Genaugenommen müsste eigentlich auch die Arbeitsstättenverordnung angepasst werden, nach der Betriebe mit mehr als neun Mitarbeiter*innen getrennte Toiletten-, Wasch- und Umkleideräume für Männer und Frauen bereitstellen müssen. Firmen könnten Intersexuellen ausdrücklich erlauben, selbst zu entscheiden, welche Räume sie benutzten. Oder genderneutrale Toiletten einrichten – davor würden dann auch Queers, trans und non-binäre Menschen profitieren.

Leder, Gummi, oder gar nichts – darf man auch normal angezogen auf den CSD oder kommt dann die Homopolizei?

Selbstverständlich darf man das! Queers sind schließlich tolerant. Und viele von uns gehen ja auch selbst in normalen Klamotten auf die Parade. Das ist Ihnen wahrscheinlich nur bislang noch nicht aufgefallen, weil auf den Fotos und in den Fernsehbeiträgen meistens die Drag Queens, Ledertypen und extravagant gekleideten Teilnehmer*innen im Vordergrund stehen.

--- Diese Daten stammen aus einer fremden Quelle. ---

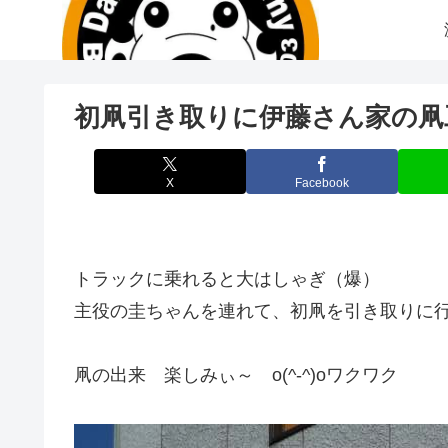
初凧引き取りに伊藤さん家の凧
X
Facebook
トラックに乗れると大はしゃぎ（爆）
主役の圭ちゃんを連れて、初凧を引き取りに
凧の出来 楽しみぃ～ o(^-^)oワクワク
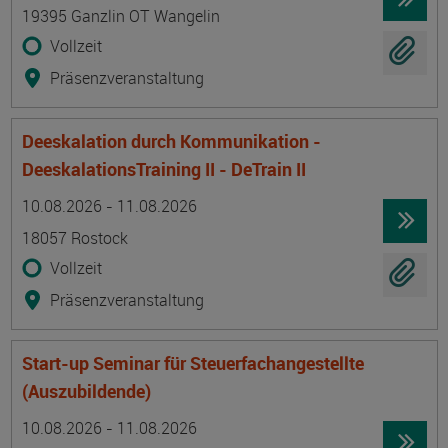
19395 Ganzlin OT Wangelin
Vollzeit
Präsenzveranstaltung
Deeskalation durch Kommunikation -
DeeskalationsTraining II - DeTrain II
Termin
Ort
Zeitmuster
Lehr- und Lernform
10.08.2026 - 11.08.2026
18057 Rostock
Vollzeit
Präsenzveranstaltung
Start-up Seminar für Steuerfachangestellte
(Auszubildende)
Termin
Ort
Zeitmuster
Lehr- und Lernform
10.08.2026 - 11.08.2026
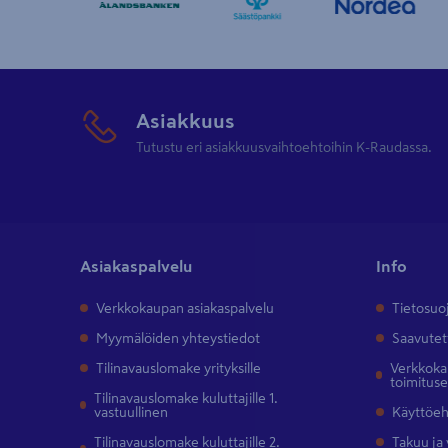
Asiakkuus
Tutustu eri asiakkuusvaihtoehtoihin K-Raudassa.
Asiakaspalvelu
Info
Verkkokaupan asiakaspalvelu
Tietosuo
Myymälöiden yhteystiedot
Saavutet
Tilinavauslomake yrityksille
Verkkokau
toimitus
Tilinavauslomake kuluttajille 1.
vastuullinen
Käyttöe
Tilinavauslomake kuluttajille 2.
Takuu ja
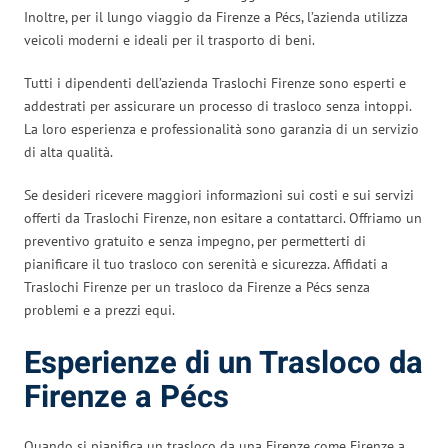
Inoltre, per il lungo viaggio da Firenze a Pécs, l’azienda utilizza
veicoli moderni e ideali per il trasporto di beni.
Tutti i dipendenti dell’azienda Traslochi Firenze sono esperti e
addestrati per assicurare un processo di trasloco senza intoppi.
La loro esperienza e professionalità sono garanzia di un servizio
di alta qualità.
Se desideri ricevere maggiori informazioni sui costi e sui servizi
offerti da Traslochi Firenze, non esitare a contattarci. Offriamo un
preventivo gratuito e senza impegno, per permetterti di
pianificare il tuo trasloco con serenità e sicurezza. Affidati a
Traslochi Firenze per un trasloco da Firenze a Pécs senza
problemi e a prezzi equi.
Esperienze di un Trasloco da
Firenze a Pécs
Quando si pianifica un trasloco da una Firenze come Firenze a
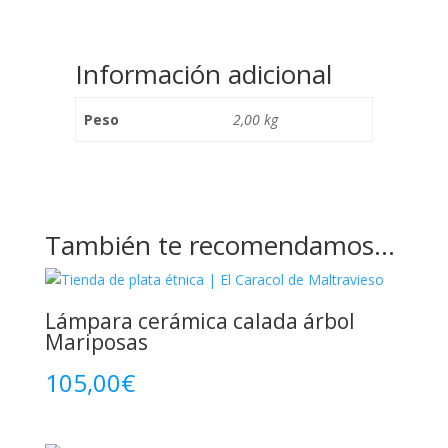
Información adicional
Peso
2,00 kg
También te recomendamos…
Lámpara cerámica calada árbol
Mariposas
105,00
€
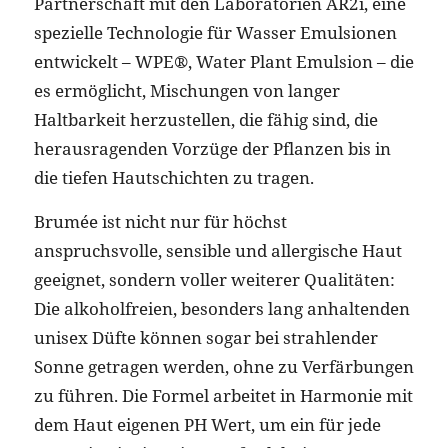
Partnerschaft mit den Laboratorien AR2i, eine
spezielle Technologie für Wasser Emulsionen
entwickelt – WPE®, Water Plant Emulsion – die
es ermöglicht, Mischungen von langer
Haltbarkeit herzustellen, die fähig sind, die
herausragenden Vorzüge der Pflanzen bis in
die tiefen Hautschichten zu tragen.
Brumée ist nicht nur für höchst
anspruchsvolle, sensible und allergische Haut
geeignet, sondern voller weiterer Qualitäten:
Die alkoholfreien, besonders lang anhaltenden
unisex Düfte können sogar bei strahlender
Sonne getragen werden, ohne zu Verfärbungen
zu führen. Die Formel arbeitet in Harmonie mit
dem Haut eigenen PH Wert, um ein für jede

Auch wenn manchmal etwas mehr Ausgewogenheit bei den Bildern wünschenswert wäre: Das geht schon in Ordnung, denn der Christopher Street Day ist der einzige Tag im Jahr, an dem wir einmal nicht in der Minderheit sind und unsere Kultur mit allen ihren Facetten und Fetischen in großem Stil feiern. Das sieht eben nicht nur normal aus – die queere Vielfalt schillert so bunt wie der Regenbogen. Dass wir ihn mitten in der deutschen Hauptstadt leuchten lassen können, ist immer wieder eine befreiende und ermutigende Erfahrung.

Diese Freiheit hat unser Community über viele Jahre erkämpft und sie muss – zumal in Zeiten des wachsenden Rechtspopulismus – verteidigt werden. Um so mehr Menschen an unserer Seite stehen um so besser. Also schauen Sie doch einfach mal vorbei auf der Parade. Gern auch im weißen T-Shirt.